Who invented WiFi and Bluetooth
Who invented WiFi and Bluetooth – Hedy Lamar was a much sought-after leading lady in Hollywood throughout the 1940s. Outside of the lens of the cameras, however, her spirit of invention gave rise to the wireless communication technologies we take for granted today.
No role Hedy Lamar played during her illustrious Hollywood career can be inspirational as the one that the public knows the least about- her life outside of the spotlight. even though Lamar earned the title of “Hollywood’most beautiful woman”, she is much more than just a picture-perfect beauty.
Who was Hedy Lamar?
Hedwig Kieler, Hedy Lamar’s real name, was born in Vienna in 1914. She immigrated to the US in 1937 and grabbed the attention of movie director Louis B.Mayer while sailing from London to New York. She went on to star in over 25 films, sharing the screen with some of Hollywood’s most recognizable leading males, and she made friends with people like US President John F. Kennedy and business mogul Howard Hughes;.

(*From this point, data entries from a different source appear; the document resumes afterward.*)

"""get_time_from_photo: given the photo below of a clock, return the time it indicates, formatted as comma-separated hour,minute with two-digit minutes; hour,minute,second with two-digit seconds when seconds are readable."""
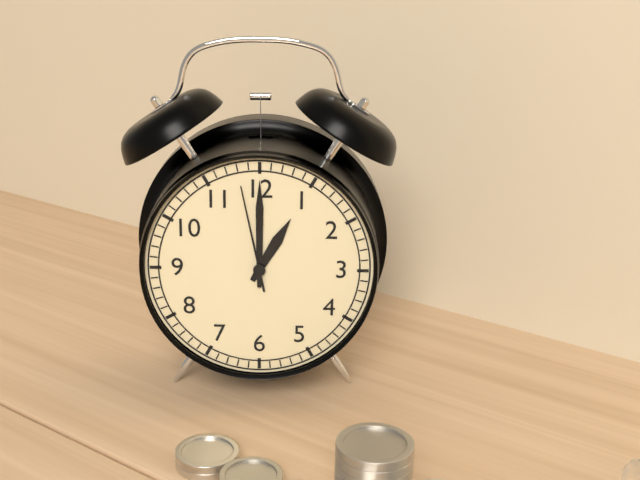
1,00,58
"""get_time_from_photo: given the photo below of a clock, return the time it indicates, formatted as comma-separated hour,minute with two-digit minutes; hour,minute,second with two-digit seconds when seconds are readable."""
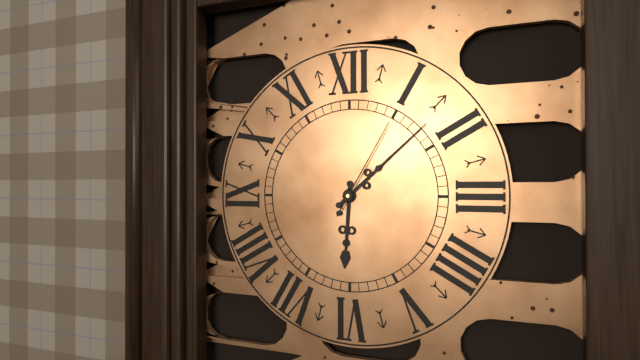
6,08,05
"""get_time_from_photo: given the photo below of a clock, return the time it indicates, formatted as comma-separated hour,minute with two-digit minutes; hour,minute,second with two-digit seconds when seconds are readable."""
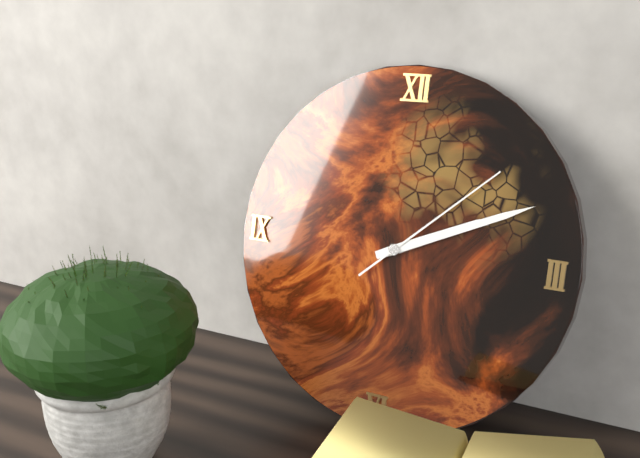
2,11,08
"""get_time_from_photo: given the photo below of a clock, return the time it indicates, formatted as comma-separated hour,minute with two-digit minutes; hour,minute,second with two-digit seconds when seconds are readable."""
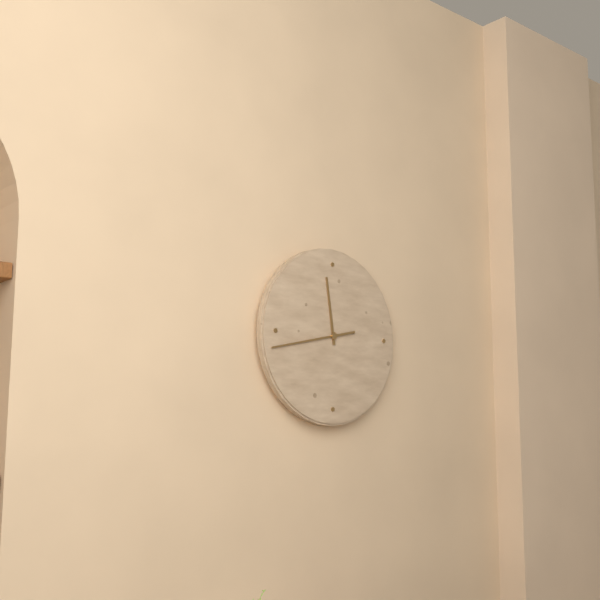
11,43
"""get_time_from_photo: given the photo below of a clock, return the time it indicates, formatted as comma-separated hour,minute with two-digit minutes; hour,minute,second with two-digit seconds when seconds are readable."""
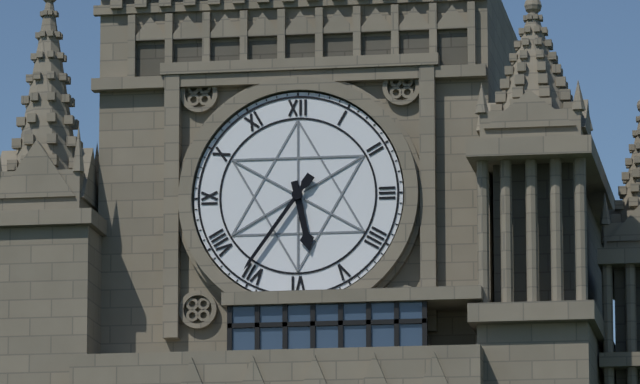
5,36
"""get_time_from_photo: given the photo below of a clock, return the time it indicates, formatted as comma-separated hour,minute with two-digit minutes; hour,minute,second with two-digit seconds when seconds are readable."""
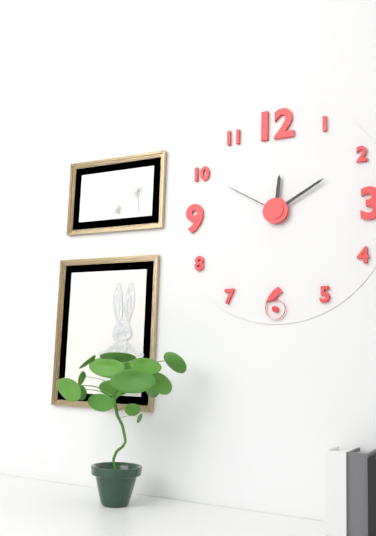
12,10,50
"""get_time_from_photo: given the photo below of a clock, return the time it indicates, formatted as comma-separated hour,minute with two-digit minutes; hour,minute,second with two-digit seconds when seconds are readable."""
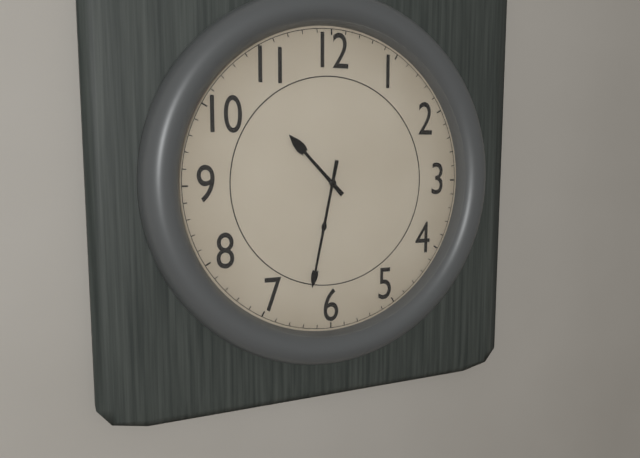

Lamar’s career on the silver screen was frequently based on her appearance, like many female parts at the period. In one of her earliest films, the 1993 picture Ecstay, she portrayed what is believed as being Cinmea’s first ever on-screen representation of female orgasm, for which she is still renowned. For many years, the United STtaes outlawed this movie.
Hedy’s life off-screen was occasionally tumultuous and frequently steeped in scandal; she was married and divorced six times. However, Hedy’s passion was for science, invention, and innovation when the camera was not rolling.

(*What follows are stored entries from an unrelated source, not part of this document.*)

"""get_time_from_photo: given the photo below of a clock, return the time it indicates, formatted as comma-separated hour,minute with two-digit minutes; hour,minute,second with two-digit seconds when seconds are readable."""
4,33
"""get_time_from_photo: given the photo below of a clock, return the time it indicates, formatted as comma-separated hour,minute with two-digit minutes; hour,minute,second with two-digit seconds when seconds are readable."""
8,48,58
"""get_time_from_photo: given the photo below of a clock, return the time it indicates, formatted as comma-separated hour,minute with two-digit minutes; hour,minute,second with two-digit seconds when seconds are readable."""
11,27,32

Ranging from spread spectrum technology to frequency hopping
And she did invent. Hedy Lamarr would spend hours in her trailer on film sets, testing hypotheses and experimenting with technology. She would do this with the aid of equipment given to her by fellow inventor (and occasionally lover) Howard Hughes.

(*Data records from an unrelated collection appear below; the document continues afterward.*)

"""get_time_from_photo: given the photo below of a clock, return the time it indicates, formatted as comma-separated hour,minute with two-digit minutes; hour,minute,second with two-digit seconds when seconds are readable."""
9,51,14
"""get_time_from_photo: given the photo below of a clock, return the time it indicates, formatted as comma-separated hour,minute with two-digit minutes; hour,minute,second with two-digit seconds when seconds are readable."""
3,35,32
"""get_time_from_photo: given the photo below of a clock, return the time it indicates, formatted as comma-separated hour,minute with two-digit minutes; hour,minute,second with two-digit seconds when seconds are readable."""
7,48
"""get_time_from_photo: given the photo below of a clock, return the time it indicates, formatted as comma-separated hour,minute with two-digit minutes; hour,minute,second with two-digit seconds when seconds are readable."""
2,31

One of these concepts would fundamentally alter wireless communication, laying the groundwork for technologies like Wi-Fi, Bluetooth, and, of course, GPS. “Frequency hopping” was a clever technique for changing between radio frequencies to prevent signal jamming. It was created as a “secret communications system” by Hedy Lamarr and American composer George Antheil. The innovation created a robust code that could prevent secret messages from being intercepted by adjusting radio frequencies at irregular intervals between transmission and reception.
Hedy Lamarr received a patent for it in 1942 and gave it to the US military as a gift to aid in the struggle against the Nazis, specifically to aid in the undetected guiding of torpedoes underwater. However, it was ignored at the time, and it wasn’t until the US Navy employed it during the Cuban Missile Crisis that the significance of the discovery was understood.
However, it was the “spread spectrum” technology that Hedy Lamarr helped to develop that would serve as the cornerstone of modern wireless communication technology and enable the smartphone boom and WiFi connections that we take for granted today. It would later go on to be used in a wide range of military applications.